** Begin TEXT SHOWN **

LINQ Multicasting in .NET 4.0

by Jack on July 12, 2010

in Software Development

Why Multicast?

SQL Server Integration Services (SSIS) includes a very useful data transformation called “Multicast”. If you’re not familiar with SSIS, it allows you to build (among other things) Data Flow Tasks in which data rows “flow” from one or more sources, through one or more transformations, to one or more destinations. For example, you could copy rows from one source table to two destination tables by building a Data Flow Task that looks something like this:

The Multicast Transform creates copies of each row it receives from the upstream component and distributes one copy to each downstream component. Multicasting is very important in SSIS because it allows us to avoid executing expensive upstream components multiple times in order to feed the same rows to multiple downstream components.

What if we have a similar situation in .NET? Say we have an IEnumerable<float> and we want to compute the minimum, maximum, and average of all values in the sequence. We could use the Min, Max, and Average standard query operators like this:

var min = sequence.Min();
var max = sequence.Max();
var average = sequence.Average();

But this code will make three separate passes through the sequence to compute the three aggregates. If enumerating the sequence were expensive, then we might not want to do it three times. Wouldn’t it be great if we had some way to get the same results with only one pass?

** End TEXT SHOWN **
** Begin DATA **

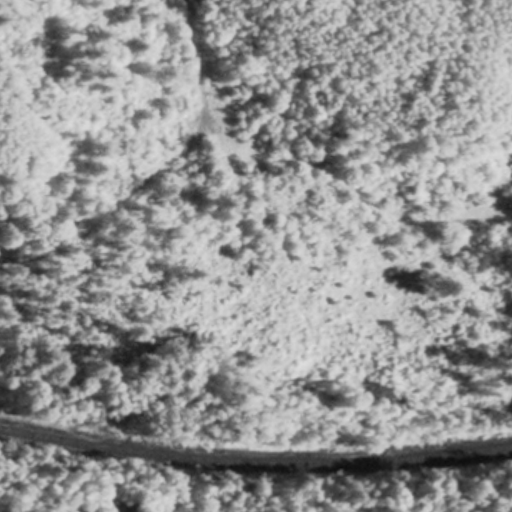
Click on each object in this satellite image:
road: (195, 61)
road: (241, 143)
railway: (254, 461)
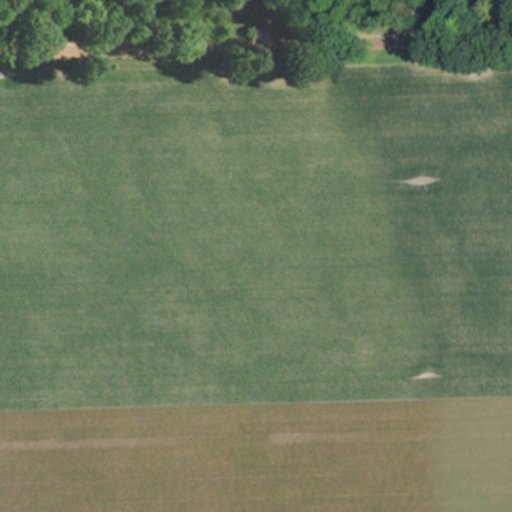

** End DATA **

#### [THE REQUEST]
In two sentences, summarize the post on LINQ multicasting shown above.

#### [ANSWER TO THE TASK]
SQL Server Integration Services has a Multicast transformation that copies each row it receives and sends one copy to each downstream component, which avoids running expensive upstream components multiple times. In .NET, using the Min, Max, and Average operators on an IEnumerable<float> makes three separate passes through the sequence, so the post asks whether the same results could be obtained with only one pass when enumerating the sequence is expensive.